Records supplied
▶

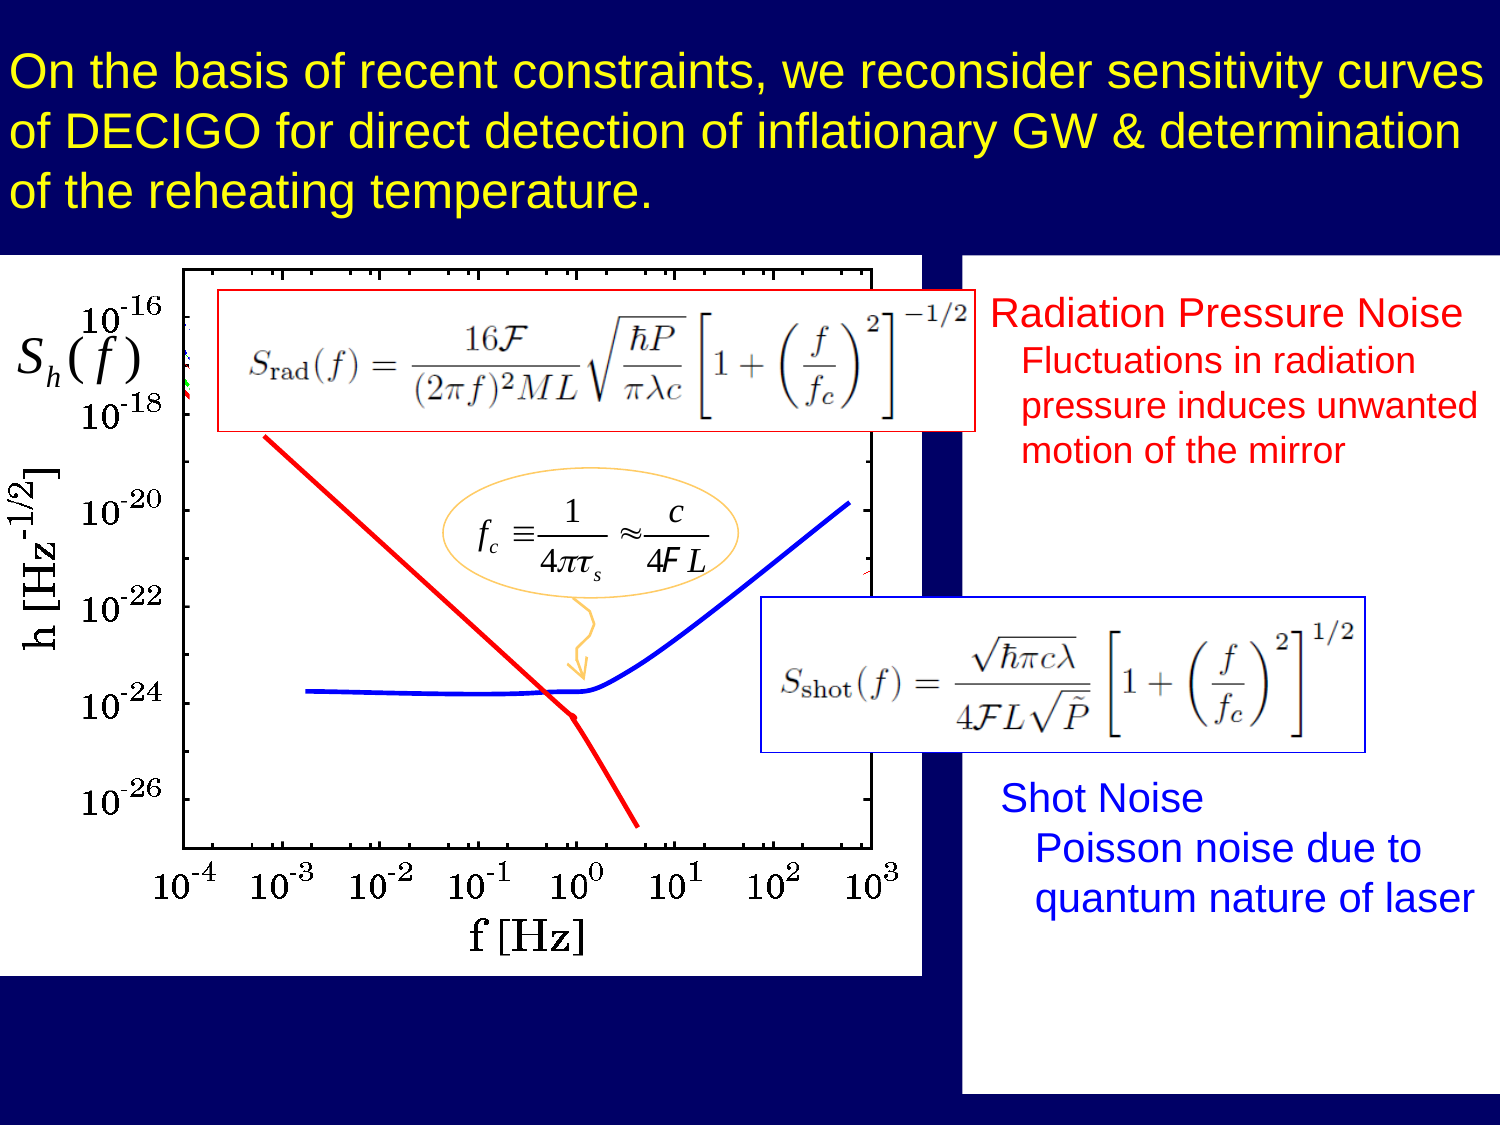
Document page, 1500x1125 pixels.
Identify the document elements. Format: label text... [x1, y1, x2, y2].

◀
▶

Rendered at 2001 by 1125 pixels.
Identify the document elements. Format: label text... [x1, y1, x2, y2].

◀
▶

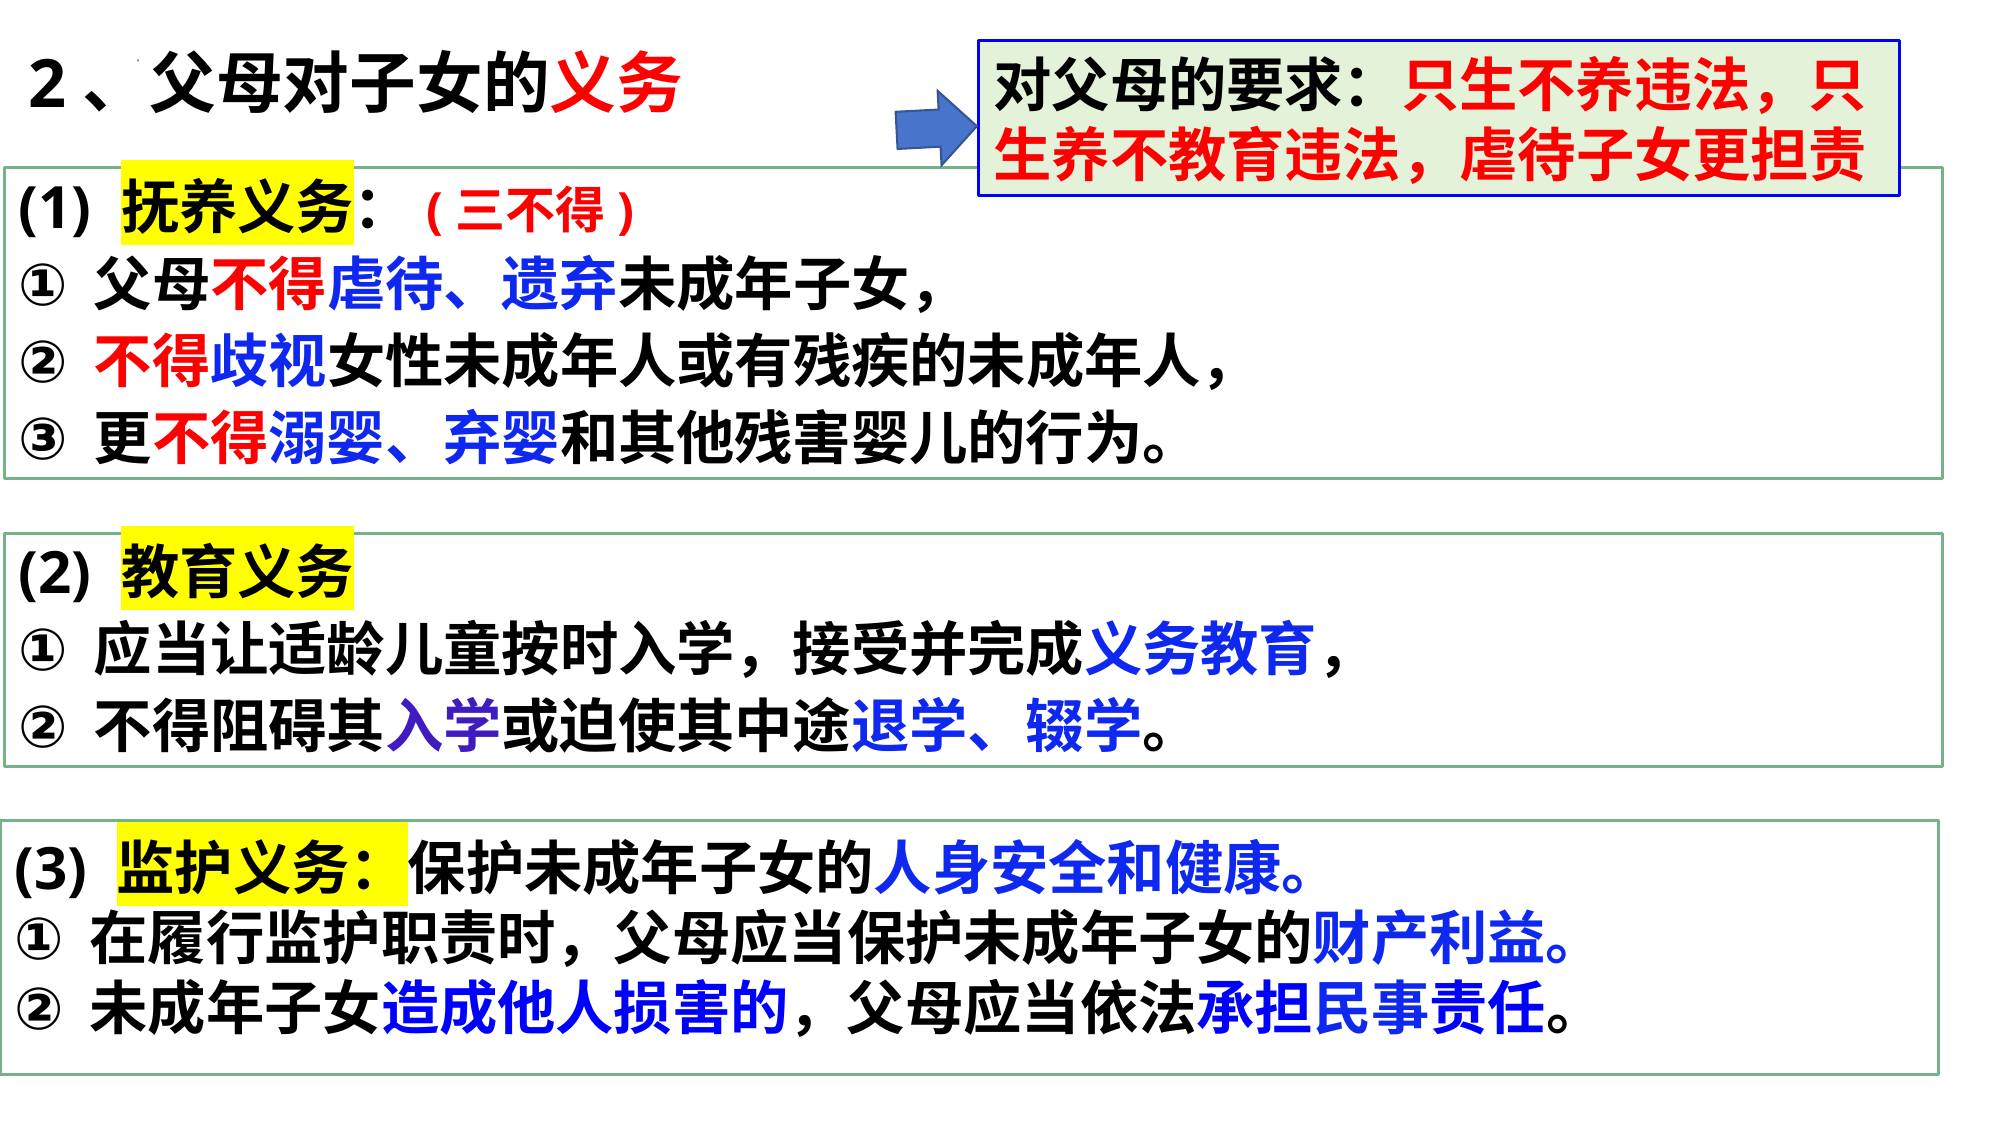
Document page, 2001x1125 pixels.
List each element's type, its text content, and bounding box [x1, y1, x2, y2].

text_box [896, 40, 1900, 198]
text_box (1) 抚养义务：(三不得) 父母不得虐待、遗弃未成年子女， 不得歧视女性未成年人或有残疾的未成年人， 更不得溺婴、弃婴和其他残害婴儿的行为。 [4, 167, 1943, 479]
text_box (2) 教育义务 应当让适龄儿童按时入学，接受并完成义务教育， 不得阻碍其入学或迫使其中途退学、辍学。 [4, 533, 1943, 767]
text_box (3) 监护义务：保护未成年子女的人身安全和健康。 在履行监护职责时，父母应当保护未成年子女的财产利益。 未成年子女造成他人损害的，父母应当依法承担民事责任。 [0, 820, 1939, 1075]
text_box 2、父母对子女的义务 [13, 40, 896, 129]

◀

Scan the records above for the lines holding "Document page, 2001x1125 pixels." and "List each element's". Transcribe those two and every line between them word for word, and no others.

Document page, 2001x1125 pixels.
List each element's type, its text content, and bounding box [x1, y1, x2, y2].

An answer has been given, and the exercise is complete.